Jumping Into the Fight

Finally, it’s sometimes worth stepping into the fray—especially if it comes to you.

In February, as the Zimmerli Art Museum at Rutgers University prepared a landmark exhibition dedicated to the dissident Soviet artists Komar and Melamid, a pitched battle erupted as fallout from the war in Ukraine. Waged by a small but vocal group, the fight coalesced around a key question: should arts institutions devote any energy to Russian culture with the war raging in the background? Wasn’t it insensitive at best?

The problem, as Zimmerli director Maura Reilly argued in an op-ed published in The Art Newspaper, is that nothing is so simple. For one, what do you do with Komar and Melamid, who made their name as a duo in New York in the 1990s after fleeing Soviet oppression? “They’ve spent more than half their lives in the U.S. What does this make them? Russian? Soviet? American? Komar’s father was Ukrainian. What does this mean in our calculus?”

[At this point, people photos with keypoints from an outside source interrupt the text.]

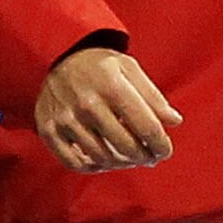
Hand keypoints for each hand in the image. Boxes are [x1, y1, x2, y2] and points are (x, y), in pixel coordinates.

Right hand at [35, 44, 179, 172]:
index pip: (147, 127)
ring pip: (103, 158)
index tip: (165, 151)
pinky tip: (104, 161)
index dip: (161, 145)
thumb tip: (174, 121)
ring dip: (122, 163)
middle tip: (150, 157)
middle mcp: (87, 104)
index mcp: (112, 86)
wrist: (57, 55)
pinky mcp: (48, 130)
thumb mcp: (129, 69)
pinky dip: (93, 167)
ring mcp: (65, 119)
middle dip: (145, 157)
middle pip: (127, 147)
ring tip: (130, 158)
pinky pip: (74, 163)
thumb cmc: (99, 65)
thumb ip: (153, 97)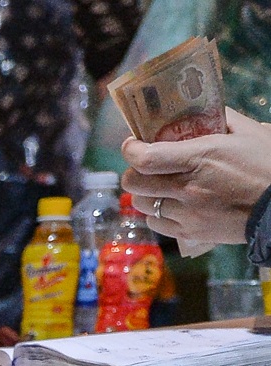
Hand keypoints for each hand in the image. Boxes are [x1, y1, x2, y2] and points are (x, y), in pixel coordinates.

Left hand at [123, 108, 270, 245]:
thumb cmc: (269, 165)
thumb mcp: (249, 133)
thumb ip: (223, 119)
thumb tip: (201, 109)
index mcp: (201, 158)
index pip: (146, 158)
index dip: (131, 150)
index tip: (132, 144)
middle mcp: (188, 188)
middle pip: (135, 183)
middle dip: (134, 171)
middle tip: (144, 166)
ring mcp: (187, 213)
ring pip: (141, 205)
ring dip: (144, 193)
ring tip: (157, 186)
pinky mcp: (190, 233)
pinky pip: (156, 224)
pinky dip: (156, 214)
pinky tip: (170, 205)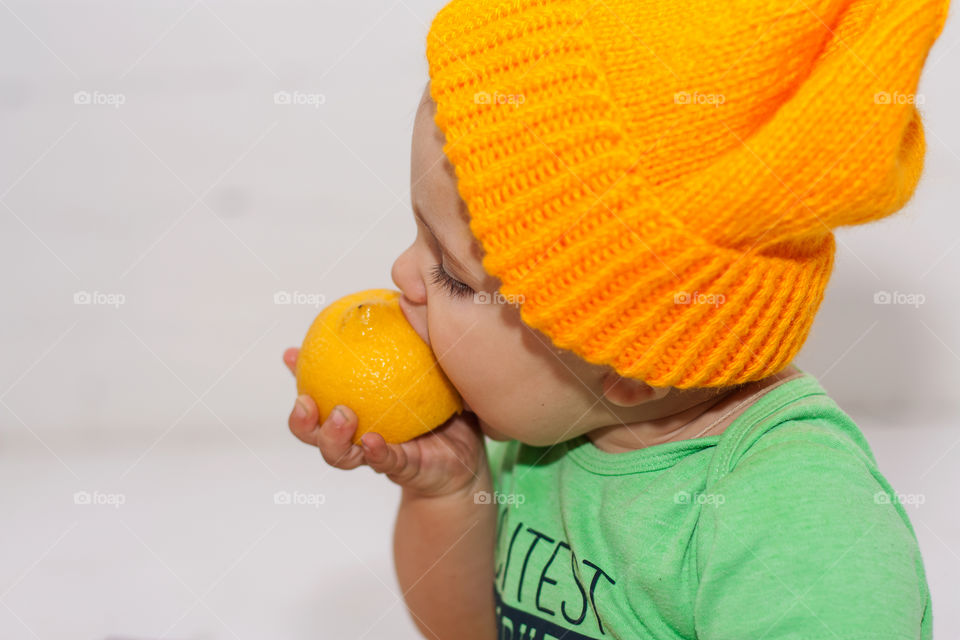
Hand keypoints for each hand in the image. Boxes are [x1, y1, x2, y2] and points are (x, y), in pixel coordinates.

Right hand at [283, 347, 488, 498]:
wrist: (470, 452)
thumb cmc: (444, 403)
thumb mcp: (426, 365)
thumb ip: (406, 339)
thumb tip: (396, 297)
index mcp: (358, 413)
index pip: (318, 399)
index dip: (300, 374)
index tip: (291, 354)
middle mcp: (360, 436)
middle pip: (316, 434)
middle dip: (303, 422)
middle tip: (307, 401)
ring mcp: (379, 456)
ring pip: (342, 455)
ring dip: (333, 439)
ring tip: (342, 416)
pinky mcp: (405, 468)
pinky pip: (387, 462)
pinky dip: (377, 453)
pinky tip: (373, 441)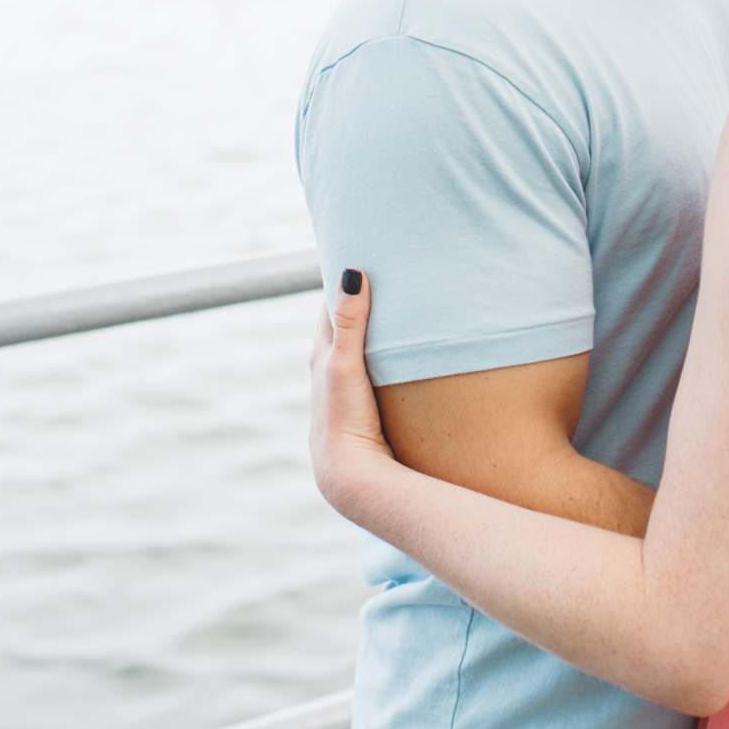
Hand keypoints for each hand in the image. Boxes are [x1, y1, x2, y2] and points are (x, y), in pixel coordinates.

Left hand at [308, 267, 399, 516]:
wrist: (350, 474)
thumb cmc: (343, 418)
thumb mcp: (345, 364)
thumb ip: (351, 321)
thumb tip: (352, 272)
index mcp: (323, 353)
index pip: (331, 305)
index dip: (345, 281)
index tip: (364, 253)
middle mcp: (331, 369)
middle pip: (345, 325)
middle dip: (361, 300)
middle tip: (388, 272)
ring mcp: (348, 390)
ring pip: (360, 349)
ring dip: (375, 330)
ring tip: (403, 307)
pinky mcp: (365, 407)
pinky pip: (375, 371)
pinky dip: (385, 356)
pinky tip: (405, 357)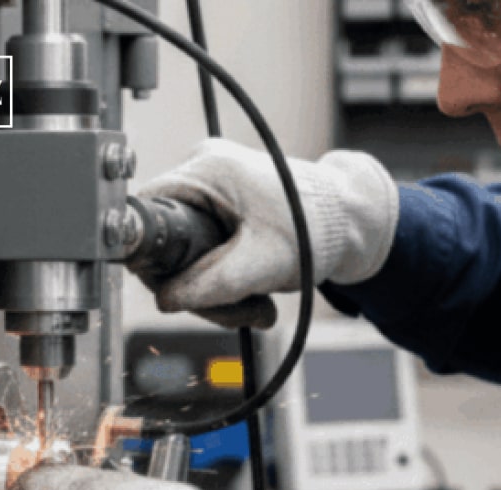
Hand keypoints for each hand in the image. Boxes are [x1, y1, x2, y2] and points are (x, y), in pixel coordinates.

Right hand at [132, 138, 399, 328]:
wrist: (352, 220)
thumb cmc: (315, 230)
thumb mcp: (262, 266)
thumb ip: (211, 286)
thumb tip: (166, 301)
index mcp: (207, 169)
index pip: (148, 214)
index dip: (153, 258)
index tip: (173, 289)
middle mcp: (205, 167)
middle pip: (170, 238)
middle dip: (197, 284)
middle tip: (235, 311)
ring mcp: (216, 183)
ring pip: (190, 248)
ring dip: (217, 287)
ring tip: (257, 306)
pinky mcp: (227, 200)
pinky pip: (208, 244)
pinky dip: (227, 273)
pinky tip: (254, 289)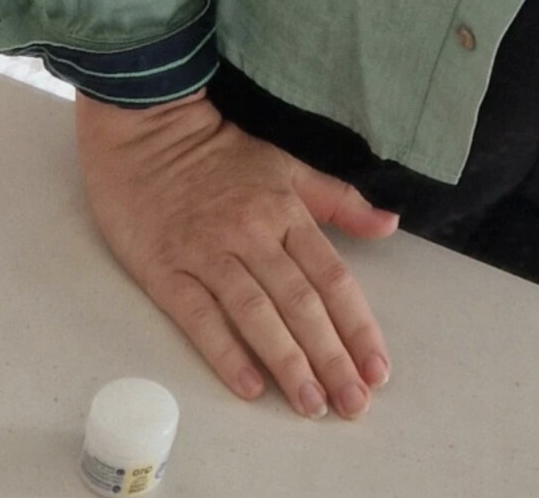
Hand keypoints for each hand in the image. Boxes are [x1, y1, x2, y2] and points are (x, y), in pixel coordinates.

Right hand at [75, 90, 398, 419]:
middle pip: (300, 303)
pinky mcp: (166, 272)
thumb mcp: (287, 167)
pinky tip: (250, 387)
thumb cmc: (221, 155)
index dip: (357, 325)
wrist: (149, 134)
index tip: (377, 368)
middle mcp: (252, 234)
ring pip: (256, 314)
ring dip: (288, 363)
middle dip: (331, 357)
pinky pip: (200, 318)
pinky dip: (226, 354)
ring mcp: (208, 254)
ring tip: (312, 405)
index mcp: (286, 211)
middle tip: (354, 404)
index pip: (331, 276)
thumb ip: (339, 201)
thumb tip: (389, 224)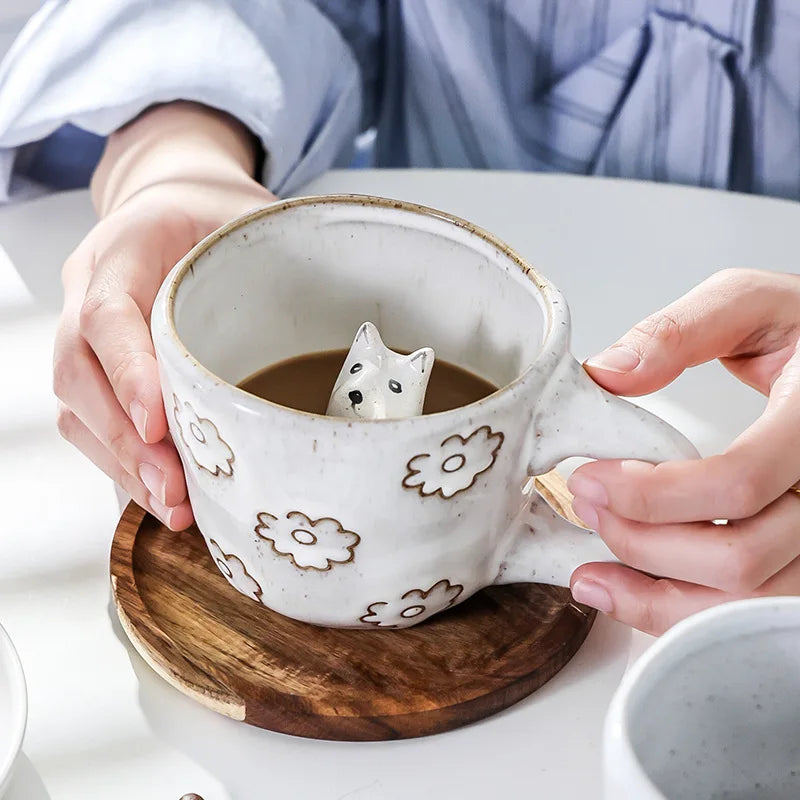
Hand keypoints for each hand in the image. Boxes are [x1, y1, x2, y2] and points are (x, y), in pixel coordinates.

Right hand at [54, 103, 274, 528]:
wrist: (173, 207)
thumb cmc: (211, 217)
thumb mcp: (243, 214)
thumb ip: (273, 248)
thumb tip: (352, 288)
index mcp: (122, 249)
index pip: (108, 314)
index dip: (129, 372)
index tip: (161, 425)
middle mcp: (89, 293)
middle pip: (81, 376)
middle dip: (128, 443)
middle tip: (175, 489)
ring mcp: (85, 336)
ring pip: (80, 409)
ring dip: (125, 467)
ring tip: (175, 506)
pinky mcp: (96, 371)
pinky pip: (92, 424)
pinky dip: (125, 467)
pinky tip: (166, 497)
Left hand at [567, 268, 799, 633]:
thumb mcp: (748, 304)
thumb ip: (680, 331)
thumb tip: (607, 374)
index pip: (738, 483)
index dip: (652, 494)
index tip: (590, 480)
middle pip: (740, 557)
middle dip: (644, 543)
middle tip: (584, 506)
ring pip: (747, 602)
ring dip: (656, 596)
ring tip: (590, 573)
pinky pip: (748, 611)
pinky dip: (683, 613)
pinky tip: (630, 595)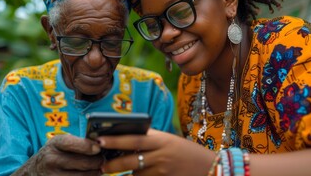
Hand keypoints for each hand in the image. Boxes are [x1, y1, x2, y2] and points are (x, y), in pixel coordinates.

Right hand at [12, 134, 103, 175]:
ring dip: (95, 173)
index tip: (98, 148)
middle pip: (83, 162)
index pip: (72, 143)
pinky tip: (90, 175)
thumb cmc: (52, 155)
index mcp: (54, 144)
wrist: (32, 172)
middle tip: (103, 159)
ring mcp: (53, 175)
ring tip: (99, 168)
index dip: (88, 146)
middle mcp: (52, 160)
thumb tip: (99, 144)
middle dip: (97, 161)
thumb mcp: (58, 144)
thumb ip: (75, 142)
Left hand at [98, 129, 214, 175]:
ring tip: (117, 171)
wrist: (211, 167)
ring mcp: (163, 171)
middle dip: (113, 163)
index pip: (134, 138)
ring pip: (136, 175)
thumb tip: (123, 141)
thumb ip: (150, 140)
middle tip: (102, 166)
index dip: (115, 140)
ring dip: (127, 175)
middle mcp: (162, 155)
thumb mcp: (169, 140)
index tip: (99, 140)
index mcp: (161, 139)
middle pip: (131, 159)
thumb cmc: (186, 152)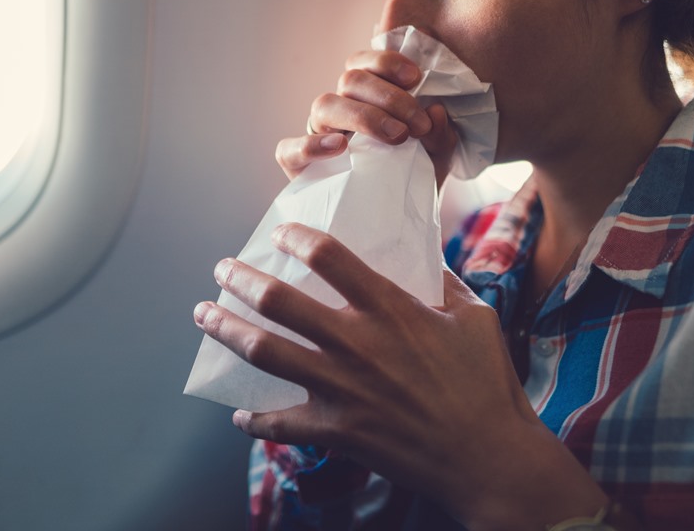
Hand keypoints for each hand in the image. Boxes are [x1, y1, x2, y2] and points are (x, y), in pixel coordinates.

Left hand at [193, 223, 608, 528]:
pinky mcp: (338, 431)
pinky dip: (256, 421)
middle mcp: (356, 343)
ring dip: (226, 330)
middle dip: (241, 279)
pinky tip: (240, 415)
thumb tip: (427, 259)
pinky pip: (281, 424)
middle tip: (222, 269)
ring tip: (204, 315)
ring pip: (265, 352)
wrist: (489, 460)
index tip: (280, 233)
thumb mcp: (475, 319)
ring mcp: (341, 389)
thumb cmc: (487, 386)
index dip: (297, 238)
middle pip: (279, 301)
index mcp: (390, 309)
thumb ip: (445, 284)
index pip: (329, 257)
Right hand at [276, 50, 457, 186]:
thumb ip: (440, 134)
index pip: (366, 64)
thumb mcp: (436, 156)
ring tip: (396, 137)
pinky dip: (312, 144)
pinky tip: (340, 148)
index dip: (386, 61)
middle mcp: (340, 108)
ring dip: (362, 116)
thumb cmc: (412, 176)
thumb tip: (436, 111)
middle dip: (388, 97)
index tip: (416, 77)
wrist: (395, 220)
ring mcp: (317, 134)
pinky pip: (290, 148)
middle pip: (350, 79)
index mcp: (366, 96)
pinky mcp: (298, 165)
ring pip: (324, 105)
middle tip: (417, 125)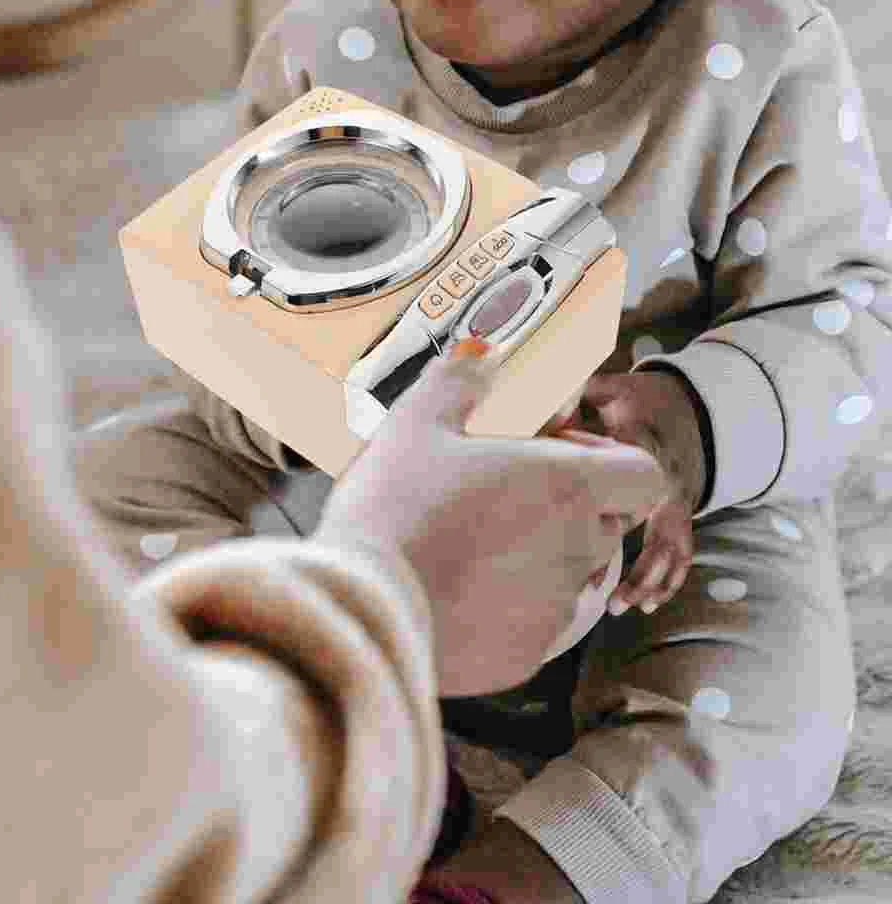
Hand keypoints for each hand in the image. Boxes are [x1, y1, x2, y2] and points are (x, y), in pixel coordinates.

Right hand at [316, 340, 670, 696]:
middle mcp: (577, 549)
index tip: (557, 453)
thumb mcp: (416, 420)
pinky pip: (537, 623)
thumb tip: (482, 352)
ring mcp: (556, 608)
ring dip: (540, 555)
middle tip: (502, 490)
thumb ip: (460, 379)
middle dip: (568, 505)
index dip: (609, 461)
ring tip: (471, 542)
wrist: (364, 606)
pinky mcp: (528, 656)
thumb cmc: (394, 504)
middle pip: (605, 523)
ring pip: (572, 575)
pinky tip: (456, 588)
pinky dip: (510, 605)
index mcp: (566, 486)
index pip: (644, 476)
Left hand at [574, 370, 704, 615]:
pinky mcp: (681, 515)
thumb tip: (540, 398)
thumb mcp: (609, 390)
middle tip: (603, 596)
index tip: (590, 546)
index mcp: (647, 450)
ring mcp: (679, 501)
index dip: (611, 519)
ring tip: (620, 608)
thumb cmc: (633, 402)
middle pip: (656, 530)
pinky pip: (682, 552)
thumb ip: (578, 392)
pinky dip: (667, 580)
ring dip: (651, 581)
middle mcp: (668, 480)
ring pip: (672, 548)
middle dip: (637, 568)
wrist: (682, 408)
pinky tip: (646, 605)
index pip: (630, 489)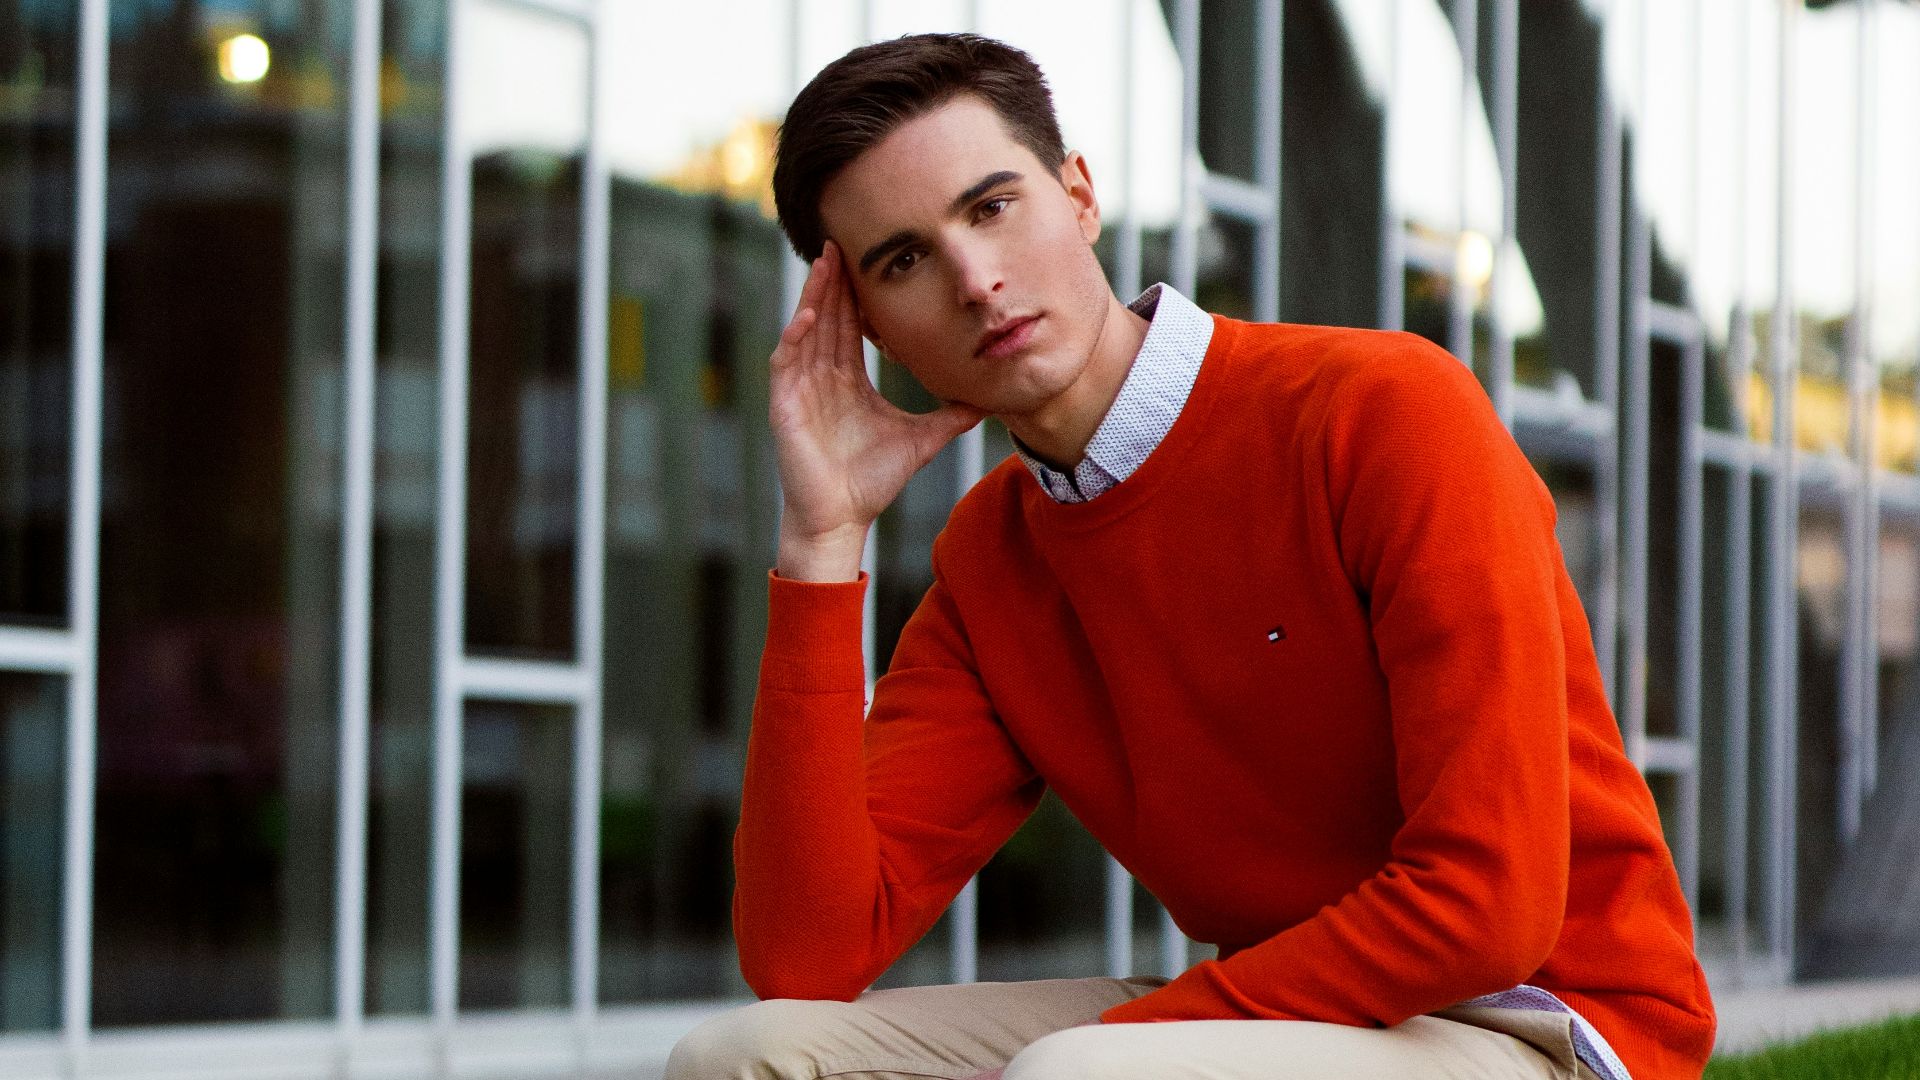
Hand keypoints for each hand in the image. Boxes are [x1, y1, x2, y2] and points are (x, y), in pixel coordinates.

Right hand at [769, 241, 984, 580]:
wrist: (842, 518)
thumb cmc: (872, 483)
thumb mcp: (922, 441)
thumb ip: (951, 417)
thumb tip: (987, 401)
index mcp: (847, 382)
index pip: (851, 328)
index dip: (857, 296)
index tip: (868, 262)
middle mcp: (821, 379)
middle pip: (828, 319)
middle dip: (833, 282)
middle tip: (840, 241)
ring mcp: (800, 389)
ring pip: (806, 331)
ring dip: (814, 297)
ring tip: (823, 262)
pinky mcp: (784, 405)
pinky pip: (787, 361)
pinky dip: (796, 336)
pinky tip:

What I love most about this piece is how seriously Reilly took her critics. She met them exactly where they were, addressed their claims head on and—very importantly—conceded major points to find common ground with Putin’s enemies. But the op-ed doesn’t shy away from the fight; it complicates it in the most productive way.

But That’s Not All…

Of course, there are lots of other ways to write an op-ed. Depending on the topic and the author’s perspective, sometimes it’s best to advise on a particular issue. In other cases, it’s advisable to raise a pointed question. And in those rare instances where a straight polemic is best, there’s no better way to make a point than planting a flag in the ground. The circumstances will change in each situation, but the point remains the same: sometimes it’s best to make a direct appeal.